YOU ARE NOW DEEP WITHIN THE PAYWALL OF HONOR
Note to interlopers: If you haven’t contributed, you should just be ashamed of yourself.
To the consternation of the Academy, young French people have come to think speaking English is very cool, and those who can do it lord it over those who can’t, which is most of them. This is why Macron is so quick to show off his English-speaking chops, and that’s how we got the infamous Vagina Monologue:
There’s a downside to the French approach, of course. French has been pruned to the point that it has no lexical depth. The lexical richness of English and its literature, ça va sans dire, have no rival. No doubt French is beautiful, but if you’ve got something serious to say, you need a serious language like English.
The Academy moreover seems particularly concerned to protect impressionable French minds from the words one might need to enter the 21st century—or even the 16th. Anglophones know René Descartes, among other things, for describing the mind-body problem. Except that he didn’t, because there is no word, in French, for “mind.” None. Do you think I’m kidding?
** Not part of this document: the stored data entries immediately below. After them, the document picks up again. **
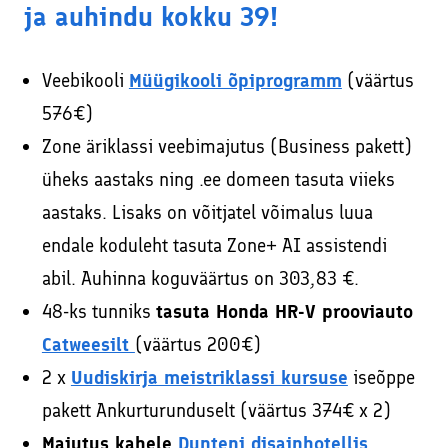
ja auhindu kokku 39!
Veebikooli
Müügikooli õpiprogramm
(väärtus
576€)
Zone äriklassi veebimajutus (Business pakett)
üheks aastaks ning .ee domeen tasuta viieks
aastaks. Lisaks on võitjatel võimalus luua
endale koduleht tasuta Zone+ AI assistendi
abil. Auhinna koguväärtus on 303,83 €.
48-ks tunniks
tasuta Honda HR-V prooviauto
Catweesilt
(väärtus 200€)
2 x
Uudiskirja meistriklassi kursuse
iseõppe
pakett Ankurturunduselt (väärtus 374€ x 2)
Majutus kahele
Dunteni disainhotellis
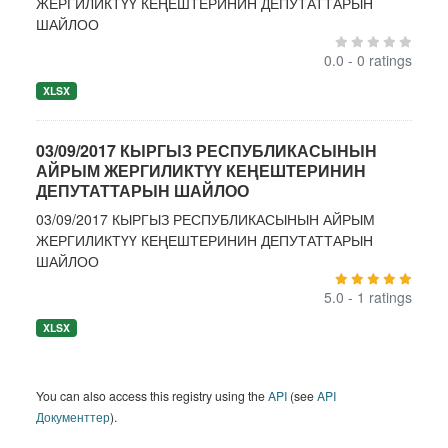
ЖЕРГИЛИКТҮҮ КЕҢЕШТЕРИНИН ДЕПУТАТТАРЫН
ШАЙЛОО
0.0 - 0 ratings
XLSX
03/09/2017 КЫРГЫЗ РЕСПУБЛИКАСЫНЫН
АЙРЫМ ЖЕРГИЛИКТҮҮ КЕҢЕШТЕРИНИН
ДЕПУТАТТАРЫН ШАЙЛОО
03/09/2017 КЫРГЫЗ РЕСПУБЛИКАСЫНЫН АЙРЫМ
ЖЕРГИЛИКТҮҮ КЕҢЕШТЕРИНИН ДЕПУТАТТАРЫН
ШАЙЛОО
5.0 - 1 ratings
XLSX
You can also access this registry using the
API
(see
API
Документтер
).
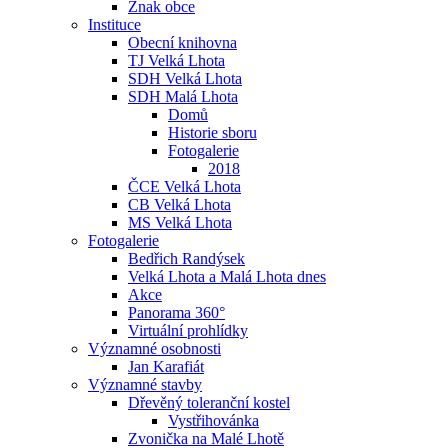
Znak obce
Instituce
Obecní knihovna
TJ Velká Lhota
SDH Velká Lhota
SDH Malá Lhota
Domů
Historie sboru
Fotogalerie
2018
ČCE Velká Lhota
CB Velká Lhota
MS Velká Lhota
Fotogalerie
Bedřich Randýsek
Velká Lhota a Malá Lhota dnes
Akce
Panorama 360°
Virtuální prohlídky
Významné osobnosti
Jan Karafiát
Významné stavby
Dřevěný toleranční kostel
Vystřihovánka
Zvonička na Malé Lhotě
The phrase “impressionable French minds” cannot be translated into French. So yes, linguistic chauvinism is an obstacle to progress.
But.
We’re losing everything about English that makes it magnificent. Our habit of letting it “just evolve” is making us into cretins. It is absurd to insist that all languages are equally good and all native speakers are equally correct. You can’t feel or think things for which you’ve no word. If you can’t speak fluently and precisely, you can’t think fluently and precisely. This is far more than an aesthetic problem: If you can’t do that, you can’t make a success of a political system where decisions are resolved by debate.
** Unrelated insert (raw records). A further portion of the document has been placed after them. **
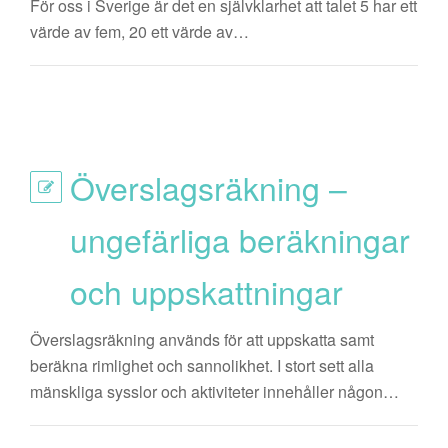
För oss i Sverige är det en självklarhet att talet 5 har ett
värde av fem, 20 ett värde av…
Överslagsräkning –
ungefärliga beräkningar
och uppskattningar
Överslagsräkning används för att uppskatta samt
beräkna rimlighet och sannolikhet. I stort sett alla
mänskliga sysslor och aktiviteter innehåller någon…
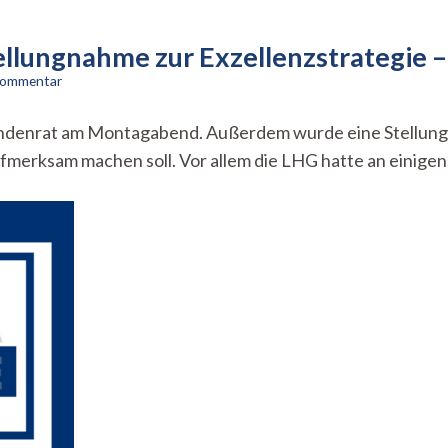
ellungnahme zur Exzellenzstrategie –
zu
 Kommentar
Studierendenrat
beschließt
endenrat am Montagabend. Außerdem wurde eine Stellung
Stellungnahme
fmerksam machen soll. Vor allem die LHG hatte an einige
zur
Exzellenzstrategie
–
StuRa-
Inside
vom
26.05.25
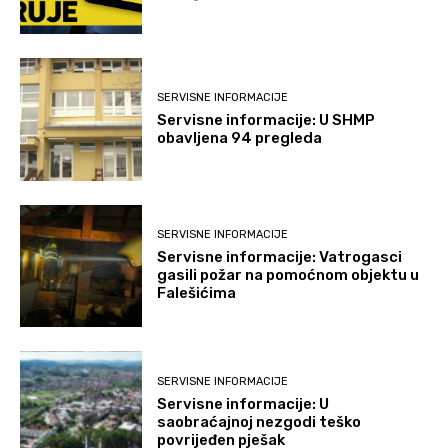
SERVISNE INFORMACIJE
Servisne informacije: U SHMP
obavljena 94 pregleda
SERVISNE INFORMACIJE
Servisne informacije: Vatrogasci
gasili požar na pomoćnom objektu u
Falešićima
SERVISNE INFORMACIJE
Servisne informacije: U
saobraćajnoj nezgodi teško
povrijeđen pješak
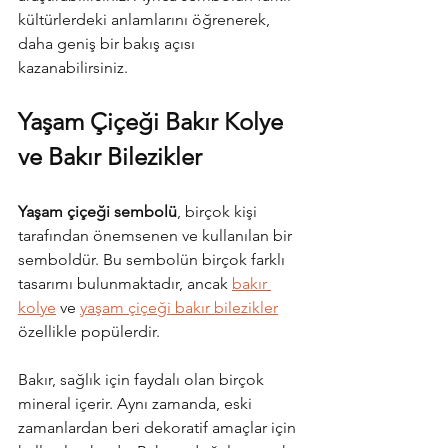
kültürlerdeki anlamlarını öğrenerek, 
daha geniş bir bakış açısı 
kazanabilirsiniz.
Yaşam Çiçeği Bakır Kolye 
ve Bakır Bilezikler
Yaşam çiçeği sembolü
, birçok kişi 
tarafından önemsenen ve kullanılan bir 
semboldür. Bu sembolün birçok farklı 
tasarımı bulunmaktadır, ancak 
bakır 
kolye
 ve 
yaşam çiçeği bakır bilezikler
özellikle popülerdir.
Bakır, sağlık için faydalı olan birçok 
mineral içerir. Aynı zamanda, eski 
zamanlardan beri dekoratif amaçlar için 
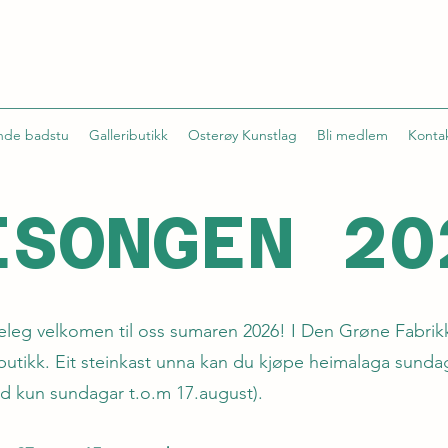
ande badstu
Galleributikk
Osterøy Kunstlag
Bli medlem
Konta
ESONGEN 20
eleg velkomen til oss sumaren 2026! I Den Grøne Fabrikk
eributikk. Eit steinkast unna kan du kjøpe heimalaga sund
d kun sundagar t.o.m 17.august).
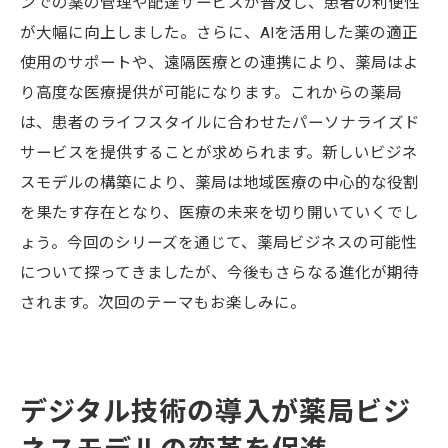
ンでの薬の管理や配達サービスが普及し、患者の利便性
が大幅に向上しました。さらに、AIを活用した薬の適正
使用のサポートや、遠隔医療との連携により、薬局はよ
り高度な医療提供が可能になります。これからの薬局
は、患者のライフスタイルに合わせたパーソナライズド
サービスを提供することが求められます。新しいビジネ
スモデルの構築により、薬局は地域医療の中心的な役割
を果たす存在となり、医療の未来を切り開いていくでし
ょう。今回のシリーズを通じて、薬局ビジネスの可能性
について探ってきましたが、今後もさらなる進化が期待
されます。次回のテーマもお楽しみに。
デジタル技術の導入が薬局ビジ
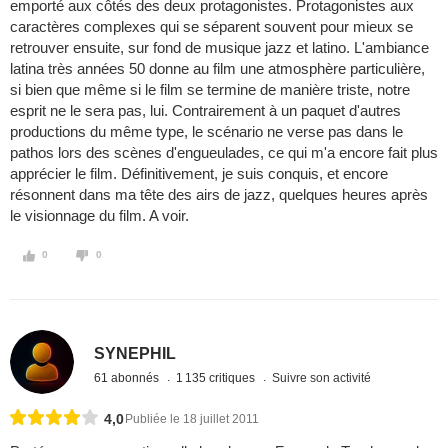
emporté aux côtés des deux protagonistes. Protagonistes aux
caractères complexes qui se séparent souvent pour mieux se
retrouver ensuite, sur fond de musique jazz et latino. L'ambiance
latina très années 50 donne au film une atmosphère particulière,
si bien que même si le film se termine de manière triste, notre
esprit ne le sera pas, lui. Contrairement à un paquet d'autres
productions du même type, le scénario ne verse pas dans le
pathos lors des scènes d'engueulades, ce qui m'a encore fait plus
apprécier le film. Définitivement, je suis conquis, et encore
résonnent dans ma tête des airs de jazz, quelques heures après
le visionnage du film. A voir.
0
0
SYNEPHIL
61 abonnés
1 135 critiques
Suivre son activité
4,0
Publiée le 18 juillet 2011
The English language is rapidly losing its lexical depth. Americans, especially, are losing vocabulary at an astonishing pace. This means we’re rapidly losing our capacity for complex and abstract thought. We are losing literacy at terrifying rates; this trend antedated the rise of the Internet, which has accelerated it.
The efforts to explain this graph away—they are legion—prove that we’re incapable of thinking clearly. “It’s just that the sample size is larger,” they say. “Now it includes more low-income students.” Nope. It’s a simple matter to disaggregate the effect of declining literacy from the effect of a broadening sample. It’s also a simple matter to remember that the SAT has repeatedly been made easier since the 1960s.
Our growing inability to speak own language, and the corresponding contraction of our ability to reason, now clearly threaten our ability to govern ourselves democratically.
So enough with the Académie française jokes. Donald Trump is in the White House. It’s not funny anymore.